Module assess-universe
Many genomic interval analysis methods, particularly those used by geniml
require that regions be re-defined in terms of a consensus region set, or universe. However, a universe may not be a good fit to a collection of files. This module assesses that fit. Given a collection of genomic interval sets, and a proposed universe, we can assess how well the universe fits the genomic interval sets. This module provides several complementary methods to assess fit.
Module bbclient
The bbclient
module can download BED files or BED sets from BEDbase and cache them into local folders.
Module bedspace
The bedspace
module uses the StarSpace method (Wu et al., 2018) to jointly embed genomic interval regions sets with associated metadata into a shared latent embedding space. This facilitates fast search and retrieval of similar region sets and their associated metadata.
Module build-universe
This module provides multiple ways to build a genomic region universe. These include: 1. HMM: uses an HMM to create a flexible segment universe, given an input of several bed files.
Module evaluation
Once a geniml
region embedding model is trained, we may want to evaluate the embeddings. The evaluation
module provides several functions for that. These include statistical tests, like the Cluster Tendency Test (CTT) and the Reconstruction Test (RCT), and biological tests, the Genome Distance Scaling Test (GDST) and the Neighborhood Preserving Test (NPT). These evaluation metrics can be helpful to determine if your models are working well, optimize training parameters, etc.
Module region2vec
Region2Vec
is an unsupervised method for creating embeddings for genomic regions and region sets from a set of raw BED files. The program uses a variation of the word2vec algorithm by building shuffled context windows from BED files. The co-occurence statistics of genomic regions in a collection of BED files allow the model to learn region embeddings.
Module scembed
scEmbed
is a single-cell implementation of region2Vec
: a method to represent genomic region sets as vectors, or embeddings, using an adapted word2vec approach. scEmbed
allows for dimensionality reduction and feature selection of single-cell ATAC-seq data; a notoriously sparse and high-dimensional data type. We intend for scEmbed
to be used with the scanpy
package. As such, it natively accepts AnnData
objects as input and returns AnnData
objects as output.
Module search
The search module provides a generic interface for vector search. Several geniml modules (such as region2vec
), will create embeddings for different entities. The search module provides interfaces that store vectors and perform fast k-nearest neighbors (KNN) search with a given query vector. Back-end options include a database backend (using qdrant-client
) and local file backend (using hnswlib
.
Module text2bednn
Vec2Vec
is a feedforward neural network that maps vectors from the embedding space of natural language (such as embeddings created by fastembed
) to the embedding space of BED (such as embeddings created by Region2Vec
). By mapping the embedding of natural language query strings to the space of BED files, Vec2Vec
can perform natural language search of BED files.
Module tokenization
In NLP, training word embeddings requires first tokenizing words such that words in different forms are represented by one word. For example, "orange", "oranges" and "Orange" are all mapped to "orange" since they essentially convey the same meaning. This reduces the vocabulary size and improves the quality of learned embeddings. Similary, many geniml
modules (such as region2vec
) require first tokenizating regions.
To tokenize reigons, we need to provide a universe, which specifies the "vocabulary" of genomic regions. The universe is a BED file, containing representative regions. With the given universe, we represent (tokenize) raw regions into the regions in the universe.
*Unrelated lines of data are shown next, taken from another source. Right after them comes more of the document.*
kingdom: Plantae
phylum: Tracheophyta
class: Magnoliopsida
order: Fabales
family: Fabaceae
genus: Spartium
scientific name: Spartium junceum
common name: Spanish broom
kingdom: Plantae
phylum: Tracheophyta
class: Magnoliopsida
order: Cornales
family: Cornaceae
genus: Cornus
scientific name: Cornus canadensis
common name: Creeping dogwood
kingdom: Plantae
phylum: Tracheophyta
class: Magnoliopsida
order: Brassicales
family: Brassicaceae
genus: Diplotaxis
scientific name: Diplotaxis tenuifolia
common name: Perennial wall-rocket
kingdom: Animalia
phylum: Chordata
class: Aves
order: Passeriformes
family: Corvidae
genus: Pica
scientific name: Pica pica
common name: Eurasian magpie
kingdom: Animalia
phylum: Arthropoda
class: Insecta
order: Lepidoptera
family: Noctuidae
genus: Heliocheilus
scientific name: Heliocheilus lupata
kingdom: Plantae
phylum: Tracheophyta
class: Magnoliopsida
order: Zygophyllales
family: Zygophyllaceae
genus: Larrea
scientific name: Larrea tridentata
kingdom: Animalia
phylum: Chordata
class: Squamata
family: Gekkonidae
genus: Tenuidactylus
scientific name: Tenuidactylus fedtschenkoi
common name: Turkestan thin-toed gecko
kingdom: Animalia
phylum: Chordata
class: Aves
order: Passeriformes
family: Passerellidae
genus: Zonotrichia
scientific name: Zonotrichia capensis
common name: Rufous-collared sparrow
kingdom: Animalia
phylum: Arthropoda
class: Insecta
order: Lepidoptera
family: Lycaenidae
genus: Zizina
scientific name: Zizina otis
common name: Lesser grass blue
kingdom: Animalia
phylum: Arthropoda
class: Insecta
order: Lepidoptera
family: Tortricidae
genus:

Different strategies can be used to tokenize. The simplest case we call hard tokenization, which means if the overlap between a raw region in a BED file and a region in the universe exceeds a certain amount, then we use the region in the universe to represent this raw region; otherwise, we ignore this raw region. This is a "zero or one" process. After hard tokenization, each BED file will contain only regions from the universe, and the number of regions will be smaller or equal to the original number.